• [WORK ITEM] Return all the data, word for word.

STORED DATA section start

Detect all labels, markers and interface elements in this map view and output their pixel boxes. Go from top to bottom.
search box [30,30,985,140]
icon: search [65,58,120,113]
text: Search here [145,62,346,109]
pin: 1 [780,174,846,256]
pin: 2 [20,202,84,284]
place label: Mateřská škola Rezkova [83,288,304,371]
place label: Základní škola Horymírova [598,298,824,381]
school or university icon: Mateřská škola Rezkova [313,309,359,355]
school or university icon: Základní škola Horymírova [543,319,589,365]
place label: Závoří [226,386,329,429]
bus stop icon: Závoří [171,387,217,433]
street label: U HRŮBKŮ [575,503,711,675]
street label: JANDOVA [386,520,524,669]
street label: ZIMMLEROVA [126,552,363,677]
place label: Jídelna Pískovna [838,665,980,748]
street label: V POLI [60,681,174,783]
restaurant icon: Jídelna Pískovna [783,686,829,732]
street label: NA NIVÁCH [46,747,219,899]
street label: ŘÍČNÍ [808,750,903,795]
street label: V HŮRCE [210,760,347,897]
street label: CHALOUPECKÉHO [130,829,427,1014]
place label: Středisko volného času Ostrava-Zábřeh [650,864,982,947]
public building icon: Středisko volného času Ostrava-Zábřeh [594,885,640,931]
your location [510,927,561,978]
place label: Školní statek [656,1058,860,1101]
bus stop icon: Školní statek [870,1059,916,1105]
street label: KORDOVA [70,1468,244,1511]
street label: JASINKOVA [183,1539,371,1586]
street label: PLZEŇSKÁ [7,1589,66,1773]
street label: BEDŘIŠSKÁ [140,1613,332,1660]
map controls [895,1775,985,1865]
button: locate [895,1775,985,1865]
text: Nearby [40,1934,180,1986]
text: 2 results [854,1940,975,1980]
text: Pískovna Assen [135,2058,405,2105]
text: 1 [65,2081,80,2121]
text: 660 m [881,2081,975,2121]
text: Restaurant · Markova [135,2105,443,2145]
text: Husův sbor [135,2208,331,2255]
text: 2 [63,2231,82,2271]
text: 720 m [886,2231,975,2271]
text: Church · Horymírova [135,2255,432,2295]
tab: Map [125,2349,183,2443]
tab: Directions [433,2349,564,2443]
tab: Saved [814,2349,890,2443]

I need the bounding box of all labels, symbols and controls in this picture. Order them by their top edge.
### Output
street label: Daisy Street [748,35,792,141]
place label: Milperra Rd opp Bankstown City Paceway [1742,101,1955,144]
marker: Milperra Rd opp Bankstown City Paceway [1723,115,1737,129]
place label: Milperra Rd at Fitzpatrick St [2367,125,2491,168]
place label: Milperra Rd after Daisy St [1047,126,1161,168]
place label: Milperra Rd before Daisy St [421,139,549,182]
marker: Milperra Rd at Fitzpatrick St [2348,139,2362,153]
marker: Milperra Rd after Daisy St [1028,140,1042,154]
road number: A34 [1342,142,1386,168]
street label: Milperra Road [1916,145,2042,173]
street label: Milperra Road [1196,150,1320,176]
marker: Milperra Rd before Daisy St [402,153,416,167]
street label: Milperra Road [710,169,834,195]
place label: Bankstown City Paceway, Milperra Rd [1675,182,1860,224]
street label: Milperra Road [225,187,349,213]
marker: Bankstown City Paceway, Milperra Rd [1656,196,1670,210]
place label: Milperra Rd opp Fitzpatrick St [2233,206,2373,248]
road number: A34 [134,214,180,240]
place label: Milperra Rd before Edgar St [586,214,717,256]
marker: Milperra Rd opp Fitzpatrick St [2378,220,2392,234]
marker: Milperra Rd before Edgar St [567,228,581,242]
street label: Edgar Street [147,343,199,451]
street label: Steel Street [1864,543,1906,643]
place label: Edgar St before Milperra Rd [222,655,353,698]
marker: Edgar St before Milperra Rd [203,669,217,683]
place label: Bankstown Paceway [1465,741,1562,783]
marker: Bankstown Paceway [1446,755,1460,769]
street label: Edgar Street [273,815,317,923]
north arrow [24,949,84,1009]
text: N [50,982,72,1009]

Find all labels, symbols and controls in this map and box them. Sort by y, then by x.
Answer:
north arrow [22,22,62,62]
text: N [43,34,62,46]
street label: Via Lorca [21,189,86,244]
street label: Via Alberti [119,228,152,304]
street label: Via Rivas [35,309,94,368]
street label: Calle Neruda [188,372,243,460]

STORED DATA section end

• [ANSWER BOX]
Detect all labels, markers and interface elements in this map view and output their pixel boxes. Go from top to bottom.
search box [30,30,985,140]
icon: search [65,58,120,113]
text: Search here [145,62,346,109]
pin: 1 [780,174,846,256]
pin: 2 [20,202,84,284]
place label: Mateřská škola Rezkova [83,288,304,371]
place label: Základní škola Horymírova [598,298,824,381]
school or university icon: Mateřská škola Rezkova [313,309,359,355]
school or university icon: Základní škola Horymírova [543,319,589,365]
place label: Závoří [226,386,329,429]
bus stop icon: Závoří [171,387,217,433]
street label: U HRŮBKŮ [575,503,711,675]
street label: JANDOVA [386,520,524,669]
street label: ZIMMLEROVA [126,552,363,677]
place label: Jídelna Pískovna [838,665,980,748]
street label: V POLI [60,681,174,783]
restaurant icon: Jídelna Pískovna [783,686,829,732]
street label: NA NIVÁCH [46,747,219,899]
street label: ŘÍČNÍ [808,750,903,795]
street label: V HŮRCE [210,760,347,897]
street label: CHALOUPECKÉHO [130,829,427,1014]
place label: Středisko volného času Ostrava-Zábřeh [650,864,982,947]
public building icon: Středisko volného času Ostrava-Zábřeh [594,885,640,931]
your location [510,927,561,978]
place label: Školní statek [656,1058,860,1101]
bus stop icon: Školní statek [870,1059,916,1105]
street label: KORDOVA [70,1468,244,1511]
street label: JASINKOVA [183,1539,371,1586]
street label: PLZEŇSKÁ [7,1589,66,1773]
street label: BEDŘIŠSKÁ [140,1613,332,1660]
map controls [895,1775,985,1865]
button: locate [895,1775,985,1865]
text: Nearby [40,1934,180,1986]
text: 2 results [854,1940,975,1980]
text: Pískovna Assen [135,2058,405,2105]
text: 1 [65,2081,80,2121]
text: 660 m [881,2081,975,2121]
text: Restaurant · Markova [135,2105,443,2145]
text: Husův sbor [135,2208,331,2255]
text: 2 [63,2231,82,2271]
text: 720 m [886,2231,975,2271]
text: Church · Horymírova [135,2255,432,2295]
tab: Map [125,2349,183,2443]
tab: Directions [433,2349,564,2443]
tab: Saved [814,2349,890,2443]

I need the bounding box of all labels, symbols and controls in this picture. Order them by their top edge.
### Output
street label: Daisy Street [748,35,792,141]
place label: Milperra Rd opp Bankstown City Paceway [1742,101,1955,144]
marker: Milperra Rd opp Bankstown City Paceway [1723,115,1737,129]
place label: Milperra Rd at Fitzpatrick St [2367,125,2491,168]
place label: Milperra Rd after Daisy St [1047,126,1161,168]
place label: Milperra Rd before Daisy St [421,139,549,182]
marker: Milperra Rd at Fitzpatrick St [2348,139,2362,153]
marker: Milperra Rd after Daisy St [1028,140,1042,154]
road number: A34 [1342,142,1386,168]
street label: Milperra Road [1916,145,2042,173]
street label: Milperra Road [1196,150,1320,176]
marker: Milperra Rd before Daisy St [402,153,416,167]
street label: Milperra Road [710,169,834,195]
place label: Bankstown City Paceway, Milperra Rd [1675,182,1860,224]
street label: Milperra Road [225,187,349,213]
marker: Bankstown City Paceway, Milperra Rd [1656,196,1670,210]
place label: Milperra Rd opp Fitzpatrick St [2233,206,2373,248]
road number: A34 [134,214,180,240]
place label: Milperra Rd before Edgar St [586,214,717,256]
marker: Milperra Rd opp Fitzpatrick St [2378,220,2392,234]
marker: Milperra Rd before Edgar St [567,228,581,242]
street label: Edgar Street [147,343,199,451]
street label: Steel Street [1864,543,1906,643]
place label: Edgar St before Milperra Rd [222,655,353,698]
marker: Edgar St before Milperra Rd [203,669,217,683]
place label: Bankstown Paceway [1465,741,1562,783]
marker: Bankstown Paceway [1446,755,1460,769]
street label: Edgar Street [273,815,317,923]
north arrow [24,949,84,1009]
text: N [50,982,72,1009]

Find all labels, symbols and controls in this map and box them. Sort by y, then by x.
Answer:
north arrow [22,22,62,62]
text: N [43,34,62,46]
street label: Via Lorca [21,189,86,244]
street label: Via Alberti [119,228,152,304]
street label: Via Rivas [35,309,94,368]
street label: Calle Neruda [188,372,243,460]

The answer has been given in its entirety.